- Required action -
For each line of the listing that includes the word "ownership", show the whole line.

- Records for processing -
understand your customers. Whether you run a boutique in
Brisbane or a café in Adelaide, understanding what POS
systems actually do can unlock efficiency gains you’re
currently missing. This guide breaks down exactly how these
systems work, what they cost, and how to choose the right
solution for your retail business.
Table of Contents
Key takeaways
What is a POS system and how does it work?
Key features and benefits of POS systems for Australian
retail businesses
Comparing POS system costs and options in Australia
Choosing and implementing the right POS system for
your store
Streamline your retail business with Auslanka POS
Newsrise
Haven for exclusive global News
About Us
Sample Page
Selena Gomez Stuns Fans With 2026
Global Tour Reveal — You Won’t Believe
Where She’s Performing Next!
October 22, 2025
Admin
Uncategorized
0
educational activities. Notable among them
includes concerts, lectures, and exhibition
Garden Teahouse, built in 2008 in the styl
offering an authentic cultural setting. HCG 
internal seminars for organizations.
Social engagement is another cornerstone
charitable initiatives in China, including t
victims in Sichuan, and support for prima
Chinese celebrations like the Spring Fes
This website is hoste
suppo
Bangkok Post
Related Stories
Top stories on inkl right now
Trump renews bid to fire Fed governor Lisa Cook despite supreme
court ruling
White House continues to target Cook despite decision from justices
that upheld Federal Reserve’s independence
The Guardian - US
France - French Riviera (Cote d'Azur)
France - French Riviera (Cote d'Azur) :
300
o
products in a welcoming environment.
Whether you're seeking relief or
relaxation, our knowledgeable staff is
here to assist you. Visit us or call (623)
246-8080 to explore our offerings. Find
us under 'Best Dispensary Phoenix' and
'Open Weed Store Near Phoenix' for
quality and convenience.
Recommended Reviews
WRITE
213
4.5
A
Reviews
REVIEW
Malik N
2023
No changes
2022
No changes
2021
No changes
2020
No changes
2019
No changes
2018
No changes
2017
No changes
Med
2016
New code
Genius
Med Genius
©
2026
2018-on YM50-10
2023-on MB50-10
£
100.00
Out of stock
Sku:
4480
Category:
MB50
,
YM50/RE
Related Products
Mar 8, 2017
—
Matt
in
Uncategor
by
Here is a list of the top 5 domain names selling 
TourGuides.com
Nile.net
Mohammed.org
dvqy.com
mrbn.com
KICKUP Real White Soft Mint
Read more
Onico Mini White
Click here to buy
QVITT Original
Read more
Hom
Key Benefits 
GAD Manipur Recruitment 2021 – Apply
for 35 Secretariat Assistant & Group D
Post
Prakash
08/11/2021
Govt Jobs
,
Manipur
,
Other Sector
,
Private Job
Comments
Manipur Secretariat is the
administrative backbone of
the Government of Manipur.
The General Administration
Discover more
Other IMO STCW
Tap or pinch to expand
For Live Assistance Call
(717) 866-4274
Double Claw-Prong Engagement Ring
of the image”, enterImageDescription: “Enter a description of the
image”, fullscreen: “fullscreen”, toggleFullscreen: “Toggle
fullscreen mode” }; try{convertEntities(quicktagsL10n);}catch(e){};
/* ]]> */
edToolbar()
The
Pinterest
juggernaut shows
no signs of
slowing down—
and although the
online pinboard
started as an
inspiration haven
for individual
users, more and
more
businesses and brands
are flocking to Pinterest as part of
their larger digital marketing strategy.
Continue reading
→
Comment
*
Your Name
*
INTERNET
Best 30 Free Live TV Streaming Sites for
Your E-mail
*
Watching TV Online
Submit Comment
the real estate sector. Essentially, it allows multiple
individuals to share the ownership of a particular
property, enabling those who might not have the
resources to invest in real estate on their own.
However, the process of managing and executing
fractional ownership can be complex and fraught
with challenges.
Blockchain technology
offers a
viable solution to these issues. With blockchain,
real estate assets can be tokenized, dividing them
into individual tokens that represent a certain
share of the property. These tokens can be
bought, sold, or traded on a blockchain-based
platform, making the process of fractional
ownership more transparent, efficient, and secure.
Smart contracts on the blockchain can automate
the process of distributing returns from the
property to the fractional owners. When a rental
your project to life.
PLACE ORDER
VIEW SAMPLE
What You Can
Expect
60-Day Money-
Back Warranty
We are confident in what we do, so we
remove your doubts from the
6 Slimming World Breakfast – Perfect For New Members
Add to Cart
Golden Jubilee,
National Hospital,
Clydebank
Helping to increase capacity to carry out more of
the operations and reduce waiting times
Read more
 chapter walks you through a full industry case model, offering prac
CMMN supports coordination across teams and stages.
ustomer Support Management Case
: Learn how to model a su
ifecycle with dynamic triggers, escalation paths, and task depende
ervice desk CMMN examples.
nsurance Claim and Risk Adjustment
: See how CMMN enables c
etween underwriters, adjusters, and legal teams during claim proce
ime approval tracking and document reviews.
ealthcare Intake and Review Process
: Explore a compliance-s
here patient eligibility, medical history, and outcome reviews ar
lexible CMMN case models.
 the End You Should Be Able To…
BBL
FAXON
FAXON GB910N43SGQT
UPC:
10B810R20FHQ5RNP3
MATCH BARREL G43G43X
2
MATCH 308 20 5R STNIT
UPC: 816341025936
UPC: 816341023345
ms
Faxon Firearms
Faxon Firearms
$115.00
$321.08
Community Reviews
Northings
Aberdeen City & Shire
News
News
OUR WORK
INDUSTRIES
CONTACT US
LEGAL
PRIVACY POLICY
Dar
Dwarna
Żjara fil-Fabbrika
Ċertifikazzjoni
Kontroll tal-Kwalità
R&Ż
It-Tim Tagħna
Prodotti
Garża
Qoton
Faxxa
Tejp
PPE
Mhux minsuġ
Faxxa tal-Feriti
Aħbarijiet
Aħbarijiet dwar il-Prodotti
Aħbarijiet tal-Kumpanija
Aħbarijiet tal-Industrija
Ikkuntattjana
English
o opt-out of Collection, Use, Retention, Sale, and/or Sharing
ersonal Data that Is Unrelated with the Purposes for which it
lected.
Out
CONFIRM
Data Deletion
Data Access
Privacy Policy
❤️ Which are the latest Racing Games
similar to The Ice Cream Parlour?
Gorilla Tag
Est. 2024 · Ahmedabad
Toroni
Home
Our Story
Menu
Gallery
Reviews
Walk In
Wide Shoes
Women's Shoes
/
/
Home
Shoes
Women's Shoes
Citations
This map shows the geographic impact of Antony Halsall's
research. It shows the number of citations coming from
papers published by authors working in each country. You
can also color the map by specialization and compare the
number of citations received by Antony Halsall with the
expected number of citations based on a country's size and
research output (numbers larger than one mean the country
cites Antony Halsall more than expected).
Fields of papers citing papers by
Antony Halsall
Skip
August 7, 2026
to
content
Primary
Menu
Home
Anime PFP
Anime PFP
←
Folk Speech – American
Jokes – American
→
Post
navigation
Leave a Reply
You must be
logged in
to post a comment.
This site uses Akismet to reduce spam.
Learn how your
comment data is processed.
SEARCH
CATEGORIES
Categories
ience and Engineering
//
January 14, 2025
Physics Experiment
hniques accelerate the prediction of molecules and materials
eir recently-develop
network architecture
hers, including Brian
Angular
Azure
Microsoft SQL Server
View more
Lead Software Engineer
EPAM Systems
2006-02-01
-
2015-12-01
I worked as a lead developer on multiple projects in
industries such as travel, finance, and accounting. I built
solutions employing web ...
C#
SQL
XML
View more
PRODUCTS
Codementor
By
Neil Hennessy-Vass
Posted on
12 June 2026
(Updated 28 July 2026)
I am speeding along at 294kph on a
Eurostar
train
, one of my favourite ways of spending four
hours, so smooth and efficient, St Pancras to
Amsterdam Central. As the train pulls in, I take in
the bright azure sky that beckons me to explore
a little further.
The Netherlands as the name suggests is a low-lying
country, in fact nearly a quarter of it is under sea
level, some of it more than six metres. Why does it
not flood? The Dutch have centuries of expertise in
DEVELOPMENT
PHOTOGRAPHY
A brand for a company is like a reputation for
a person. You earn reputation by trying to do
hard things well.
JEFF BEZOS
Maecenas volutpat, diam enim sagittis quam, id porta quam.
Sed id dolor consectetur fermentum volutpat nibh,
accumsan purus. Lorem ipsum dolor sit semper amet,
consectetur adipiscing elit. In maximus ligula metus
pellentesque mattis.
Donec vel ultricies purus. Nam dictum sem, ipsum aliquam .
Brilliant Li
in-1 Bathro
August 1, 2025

- Output below -
individuals to share the ownership of a particular
fractional ownership can be complex and fraught
ownership more transparent, efficient, and secure.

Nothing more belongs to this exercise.